_TASK INSTRUCTIONS_
Look through the data below and extract, unchanged, the lines from the one that contains "the word is. |" to the one that contains "down, whatever’. |", both included.

------------------------------------------------------------

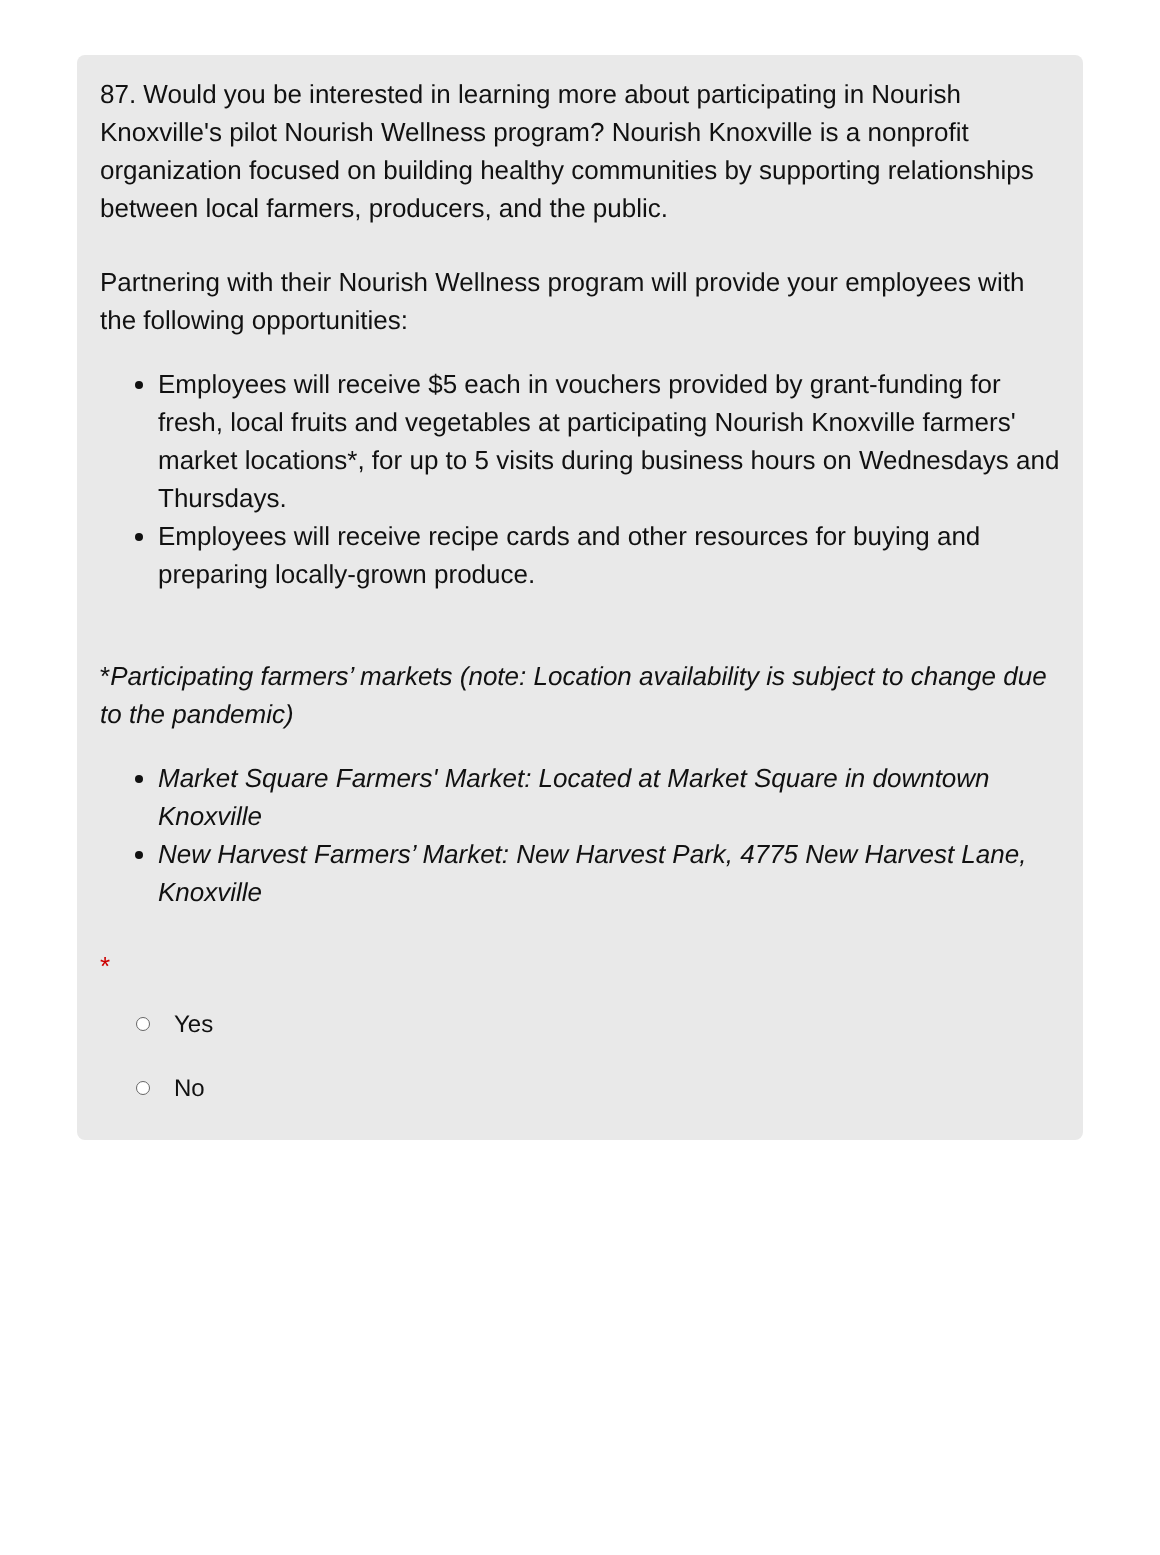87. Would you be interested in learning more about participating in Nourish Knoxville's pilot Nourish Wellness program? Nourish Knoxville is a nonprofit organization focused on building healthy communities by supporting relationships between local farmers, producers, and the public.
Partnering with their Nourish Wellness program will provide your employees with the following opportunities:
Employees will receive $5 each in vouchers provided by grant-funding for fresh, local fruits and vegetables at participating Nourish Knoxville farmers' market locations*, for up to 5 visits during business hours on Wednesdays and Thursdays.
Employees will receive recipe cards and other resources for buying and preparing locally-grown produce.
*Participating farmers’ markets (note: Location availability is subject to change due to the pandemic)
Market Square Farmers' Market: Located at Market Square in downtown Knoxville
New Harvest Farmers’ Market: New Harvest Park, 4775 New Harvest Lane, Knoxville
*
Yes
No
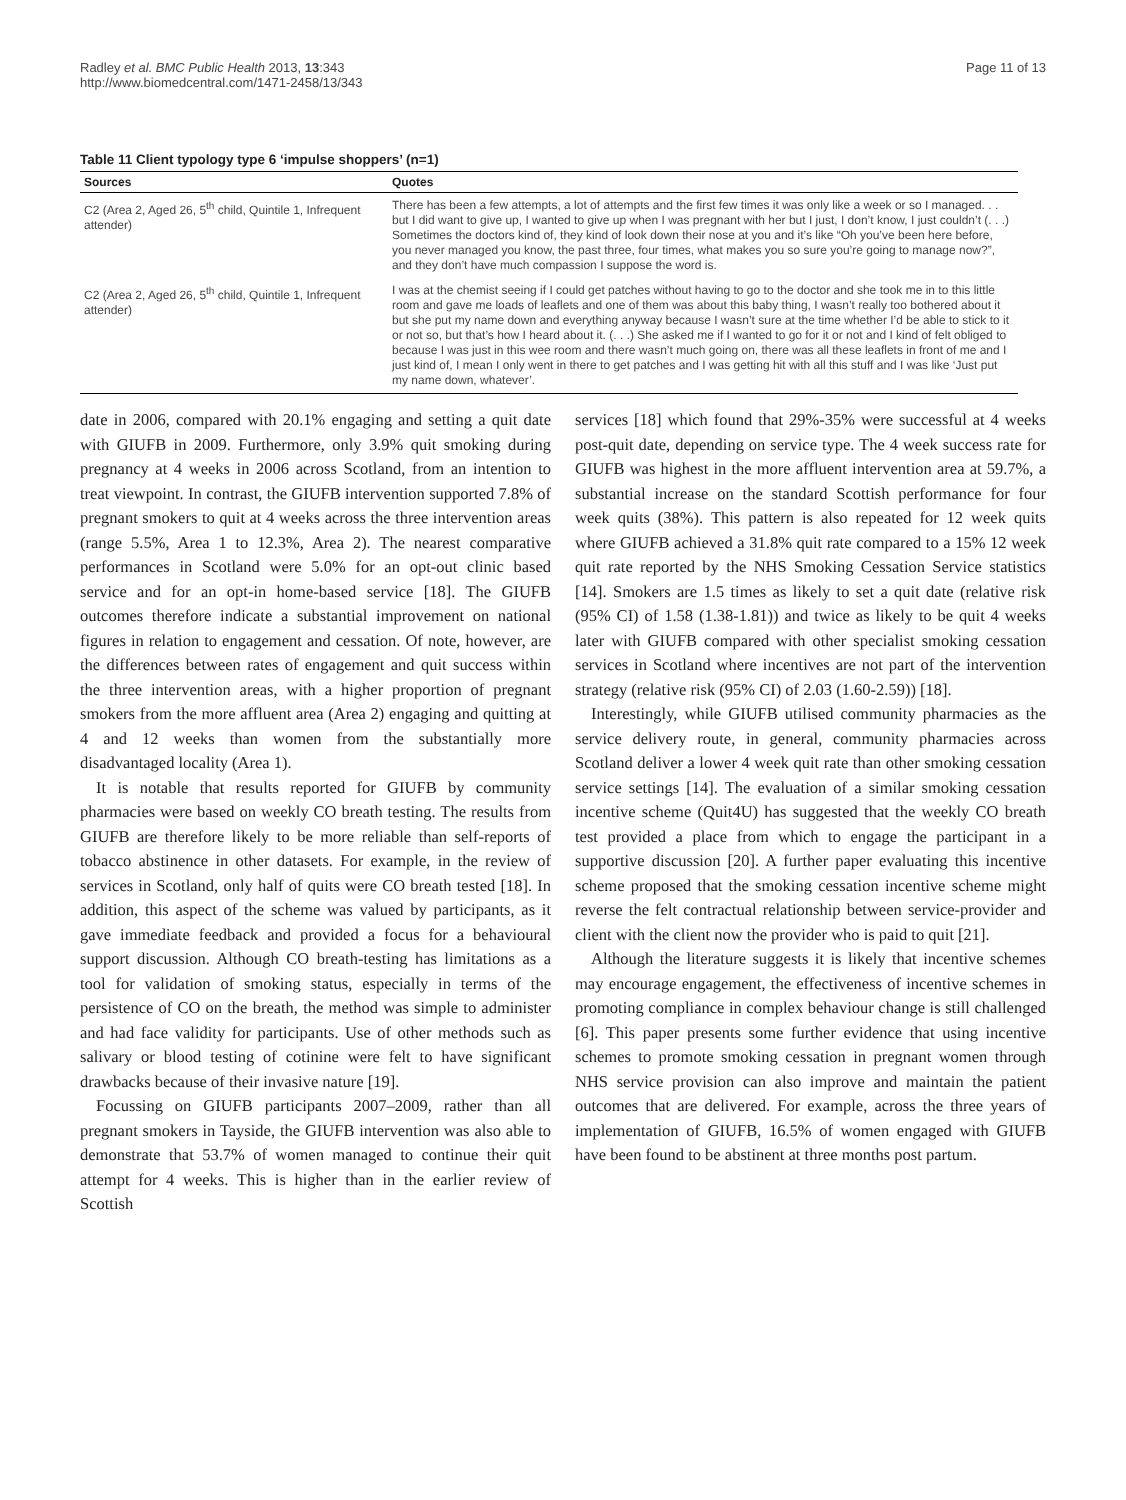Radley et al. BMC Public Health 2013, 13:343
http://www.biomedcentral.com/1471-2458/13/343
Page 11 of 13
Table 11 Client typology type 6 ‘impulse shoppers’ (n=1)
| Sources | Quotes |
| --- | --- |
| C2 (Area 2, Aged 26, 5<sup>th</sup> child, Quintile 1, Infrequent attender) | There has been a few attempts, a lot of attempts and the first few times it was only like a week or so I managed. . . but I did want to give up, I wanted to give up when I was pregnant with her but I just, I don’t know, I just couldn’t (. . .) Sometimes the doctors kind of, they kind of look down their nose at you and it’s like “Oh you’ve been here before, you never managed you know, the past three, four times, what makes you so sure you’re going to manage now?”, and they don’t have much compassion I suppose the word is. |
| C2 (Area 2, Aged 26, 5<sup>th</sup> child, Quintile 1, Infrequent attender) | I was at the chemist seeing if I could get patches without having to go to the doctor and she took me in to this little room and gave me loads of leaflets and one of them was about this baby thing, I wasn’t really too bothered about it but she put my name down and everything anyway because I wasn’t sure at the time whether I’d be able to stick to it or not so, but that’s how I heard about it. (. . .) She asked me if I wanted to go for it or not and I kind of felt obliged to because I was just in this wee room and there wasn’t much going on, there was all these leaflets in front of me and I just kind of, I mean I only went in there to get patches and I was getting hit with all this stuff and I was like ‘Just put my name down, whatever’. |
date in 2006, compared with 20.1% engaging and setting a quit date with GIUFB in 2009. Furthermore, only 3.9% quit smoking during pregnancy at 4 weeks in 2006 across Scotland, from an intention to treat viewpoint. In contrast, the GIUFB intervention supported 7.8% of pregnant smokers to quit at 4 weeks across the three intervention areas (range 5.5%, Area 1 to 12.3%, Area 2). The nearest comparative performances in Scotland were 5.0% for an opt-out clinic based service and for an opt-in home-based service [18]. The GIUFB outcomes therefore indicate a substantial improvement on national figures in relation to engagement and cessation. Of note, however, are the differences between rates of engagement and quit success within the three intervention areas, with a higher proportion of pregnant smokers from the more affluent area (Area 2) engaging and quitting at 4 and 12 weeks than women from the substantially more disadvantaged locality (Area 1).
It is notable that results reported for GIUFB by community pharmacies were based on weekly CO breath testing. The results from GIUFB are therefore likely to be more reliable than self-reports of tobacco abstinence in other datasets. For example, in the review of services in Scotland, only half of quits were CO breath tested [18]. In addition, this aspect of the scheme was valued by participants, as it gave immediate feedback and provided a focus for a behavioural support discussion. Although CO breath-testing has limitations as a tool for validation of smoking status, especially in terms of the persistence of CO on the breath, the method was simple to administer and had face validity for participants. Use of other methods such as salivary or blood testing of cotinine were felt to have significant drawbacks because of their invasive nature [19].
Focussing on GIUFB participants 2007–2009, rather than all pregnant smokers in Tayside, the GIUFB intervention was also able to demonstrate that 53.7% of women managed to continue their quit attempt for 4 weeks. This is higher than in the earlier review of Scottish
services [18] which found that 29%-35% were successful at 4 weeks post-quit date, depending on service type. The 4 week success rate for GIUFB was highest in the more affluent intervention area at 59.7%, a substantial increase on the standard Scottish performance for four week quits (38%). This pattern is also repeated for 12 week quits where GIUFB achieved a 31.8% quit rate compared to a 15% 12 week quit rate reported by the NHS Smoking Cessation Service statistics [14]. Smokers are 1.5 times as likely to set a quit date (relative risk (95% CI) of 1.58 (1.38-1.81)) and twice as likely to be quit 4 weeks later with GIUFB compared with other specialist smoking cessation services in Scotland where incentives are not part of the intervention strategy (relative risk (95% CI) of 2.03 (1.60-2.59)) [18].
Interestingly, while GIUFB utilised community pharmacies as the service delivery route, in general, community pharmacies across Scotland deliver a lower 4 week quit rate than other smoking cessation service settings [14]. The evaluation of a similar smoking cessation incentive scheme (Quit4U) has suggested that the weekly CO breath test provided a place from which to engage the participant in a supportive discussion [20]. A further paper evaluating this incentive scheme proposed that the smoking cessation incentive scheme might reverse the felt contractual relationship between service-provider and client with the client now the provider who is paid to quit [21].
Although the literature suggests it is likely that incentive schemes may encourage engagement, the effectiveness of incentive schemes in promoting compliance in complex behaviour change is still challenged [6]. This paper presents some further evidence that using incentive schemes to promote smoking cessation in pregnant women through NHS service provision can also improve and maintain the patient outcomes that are delivered. For example, across the three years of implementation of GIUFB, 16.5% of women engaged with GIUFB have been found to be abstinent at three months post partum.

------------------------------------------------------------

_WORKED SOLUTION_
| C2 (Area 2, Aged 26, 5<sup>th</sup> child, Quintile 1, Infrequent attender) | There has been a few attempts, a lot of attempts and the first few times it was only like a week or so I managed. . . but I did want to give up, I wanted to give up when I was pregnant with her but I just, I don’t know, I just couldn’t (. . .) Sometimes the doctors kind of, they kind of look down their nose at you and it’s like “Oh you’ve been here before, you never managed you know, the past three, four times, what makes you so sure you’re going to manage now?”, and they don’t have much compassion I suppose the word is. |
| C2 (Area 2, Aged 26, 5<sup>th</sup> child, Quintile 1, Infrequent attender) | I was at the chemist seeing if I could get patches without having to go to the doctor and she took me in to this little room and gave me loads of leaflets and one of them was about this baby thing, I wasn’t really too bothered about it but she put my name down and everything anyway because I wasn’t sure at the time whether I’d be able to stick to it or not so, but that’s how I heard about it. (. . .) She asked me if I wanted to go for it or not and I kind of felt obliged to because I was just in this wee room and there wasn’t much going on, there was all these leaflets in front of me and I just kind of, I mean I only went in there to get patches and I was getting hit with all this stuff and I was like ‘Just put my name down, whatever’. |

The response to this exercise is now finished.